Самая примечательная переоценка в этом духе — это сборник статей «Читая «Капитал»» Луиса Альтюссера и его учеников, которая начинается утверждением намерения:
Конечно, все мы читали и читаем «Капитал». Уже в течение века мы могли читать его каждый день, открыто, читать в драмах и мечтах нашей истории, в спорах и конфликтах, в победах и поражениях рабочего движения, которое является нашей единственной надеждой и нашей судьбой. Поскольку мы «пришли в этот мир», то постоянно читаем «Капитал» в произведениях и речах тех, кто прочел его для нас, больных или здоровых, и живых и мертвых, — Энгельса, Каутского, Плеханова, Ленина, Розы Люксембург, Троцкого, Сталина, Грамши, лидеров рабочих организаций, их помощников и оппонентов, философов, экономистов, политиков. Мы прочли немного, те «фрагменты», которые конъюнктура «отобрала» для нас. Мы даже более или менее прочли I том, от «товара» до «экспроприации экспроприаторов».
Но очень важно когда-нибудь прочесть «Капитал» досконально. Прочесть сам текст…

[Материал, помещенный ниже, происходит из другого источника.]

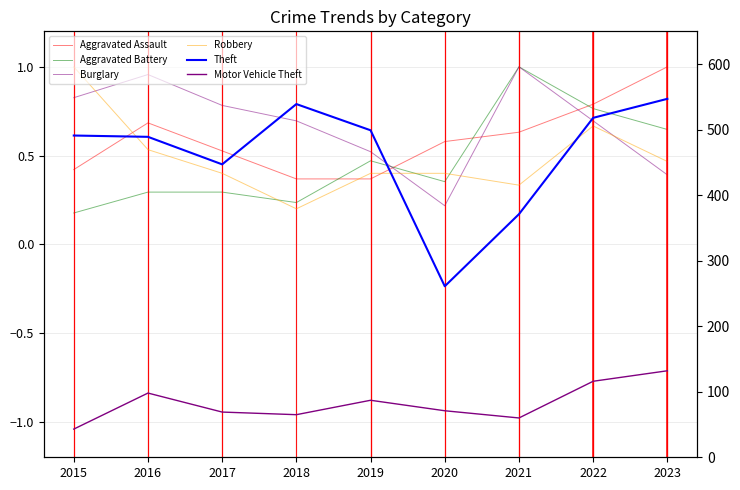

True or false: Aggravated Assault has more than 0 points higher than both neighbors.

True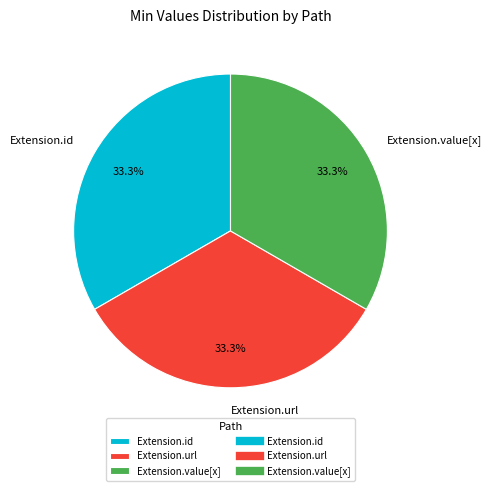

What percentage is NOT represented by Extension.url?

66.7%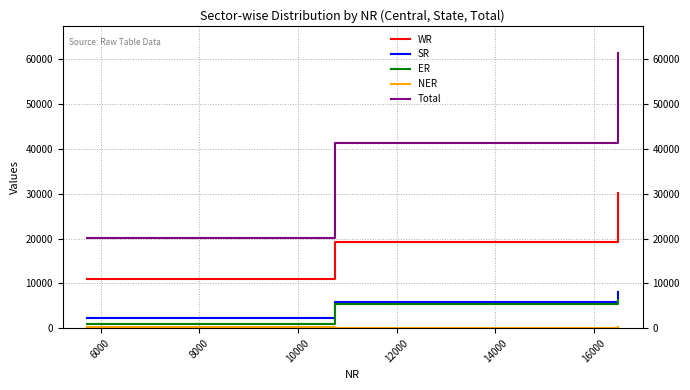

What is the average value of the SR series?

5328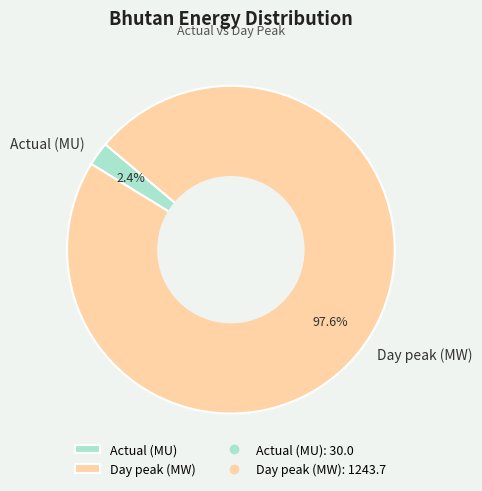

What is the smallest slice in the pie chart?

Actual (MU)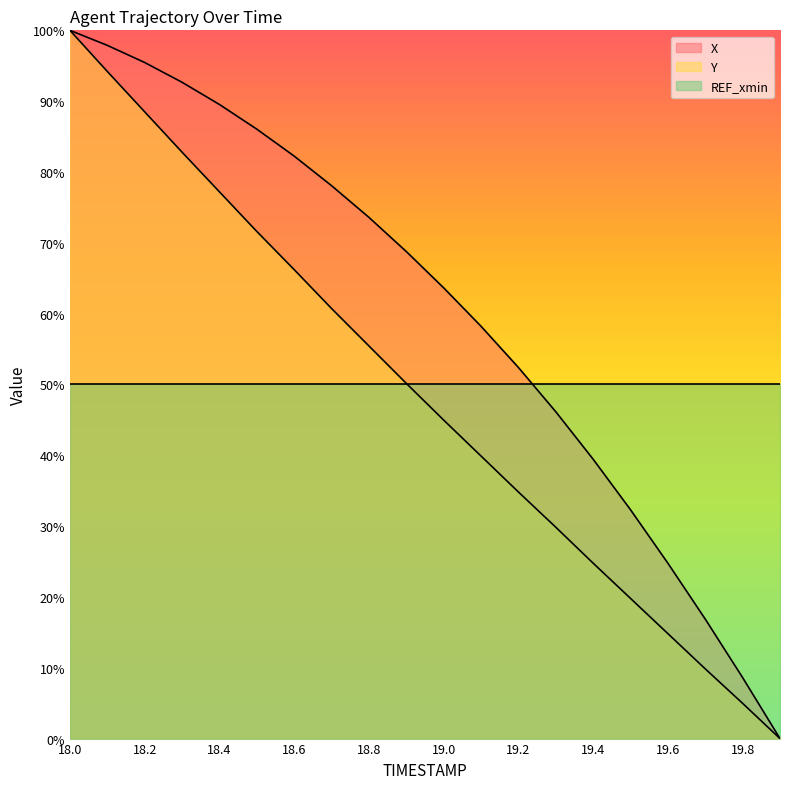

What is the label of the 16th point from the left?

19.5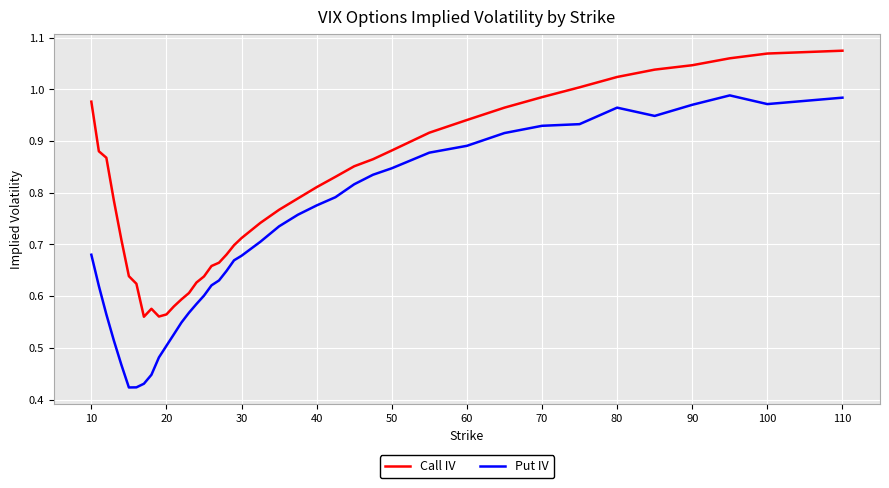

List the series in order of their peak value, highest first.

Call IV, Put IV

Альтюссер, как и любой другой читатель, подходит к этому, надев очки, соответствующие его собственному рецепту. Ведь это именно он первым настаивал на том, что существует непреодолимая бездна — «эпистемологический разрыв» — между Марксом 1840-х годов и человеком, который написал «Капитал» двадцать лет спустя. В отличие от Жан-Поля Сартра, который в ранних философских работах находил богатое вдохновение для своего видения марксизма как истории человеческого самоосвобождения, — Альтюссер сетовал на тот интерес, который молодой Маркс выказывал к морали, отчужденности и «человеческому фактору». По Альтюссеру, история была «процессом без субъекта» и, следовательно, не стоила изучения или анализа: личности, даже коллективно, не могли бросать вызов безличным силам Идеологической Государственной Системы — образования, религии, семьи — что порождает и поддерживает господствующую систему убеждений.